La Ville de Paris a mené une politique active en faveur du logement social depuis 2001, en y consacrant plus de quatre milliards d'euros, qui ont permis d’atteindre l’objectif de 20 % de logements sociaux. J’ai pris l’engagement de poursuivre cet effort.
55.000 logements ont été attribués depuis 2001, dans des conditions de rupture par rapport aux pratiques antérieures. Des règles d’équité et de transparence ont été mises en place et respectées, et le Maire de Paris n’intervient plus dans le processus d’attribution, qui a été délégué à une commission indépendante.

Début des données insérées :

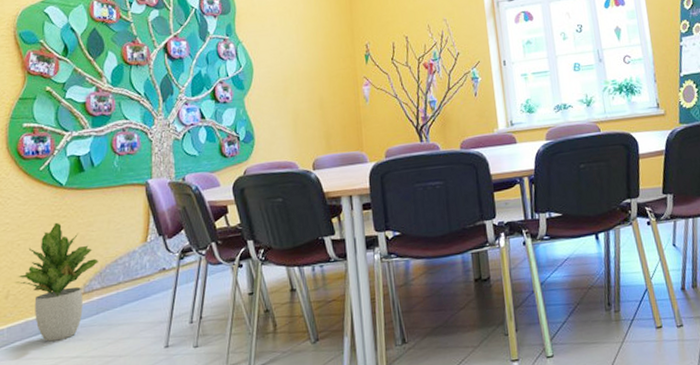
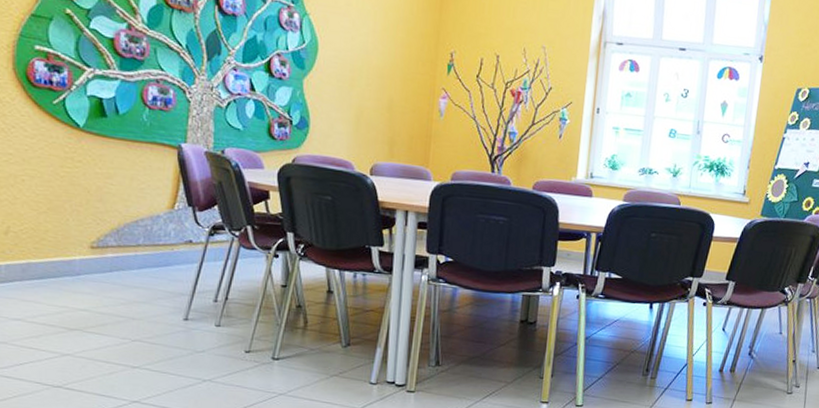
potted plant: present [15,222,99,342] -> none [17,165,116,290]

Ainsi, comme ce dernier s’y était engagé, aucun logement social n’a été attribué à un adjoint au Maire ou à un Conseiller de Paris depuis 2001.
Parce que le nombre de demandeurs de logements sociaux (près de 135.000) et la situation de tension sur le marché de la location obligent les élus à une vigilance absolue et à un parfait respect des règles d’attributions, je veux amplifier et améliorer ces dispositions.
Les règles d’attribution doivent être simplifiées, rendues plus claires et plus lisibles pour les demandeurs. Je me suis prononcée en faveur d’un dispositif de cotation des demandes de logement. Si je suis élue, il sera mis en place sans délai à Paris et permettra d’objectiver chaque situation, d’accélérer les processus d’attribution et de les rendre moins administratifs et impersonnels.
C’est avec le même objectif que je propose la mise en ligne de l’offre de logements sociaux vacants, afin que les demandeurs puissent se porter candidats directement sur des logements précis.
Parce que la mobilité est insuffisante dans le parc social et que des solutions innovantes doivent être proposées, j’exigerai aussi que les possibilités d’échange de logement entre locataires soient facilitées. Une amélioration des dispositifs de contrôle des revenus des locataires en place, et le renforcement des règles de sur-loyer, que j’appelle de mes vœux, doivent également permettre d’aller dans ce sens, au bénéfice des familles parisiennes qui sont aujourd’hui en attente d’un logement.
S’agissant des élus, je souhaite qu’aucun conseiller de Paris ne soit locataire d’un logement attribué par la Ville de Paris ou un de ses bailleurs. J’ai annoncé la création d’une Commission de déontologie qui aura à se prononcer sur la situation des élus au regard de tout sujet portant potentiellement conflit d’intérêt et elle sera évidemment compétente pour examiner ces sujets. Si des situations exceptionnelles devaient justifier une dérogation aux règles que je souhaite édicter, c’est elle qui aurait à en connaitre. Chaque candidat sur les listes que je présente, devra, avant les élections, signer une charte d’engagement en ce sens.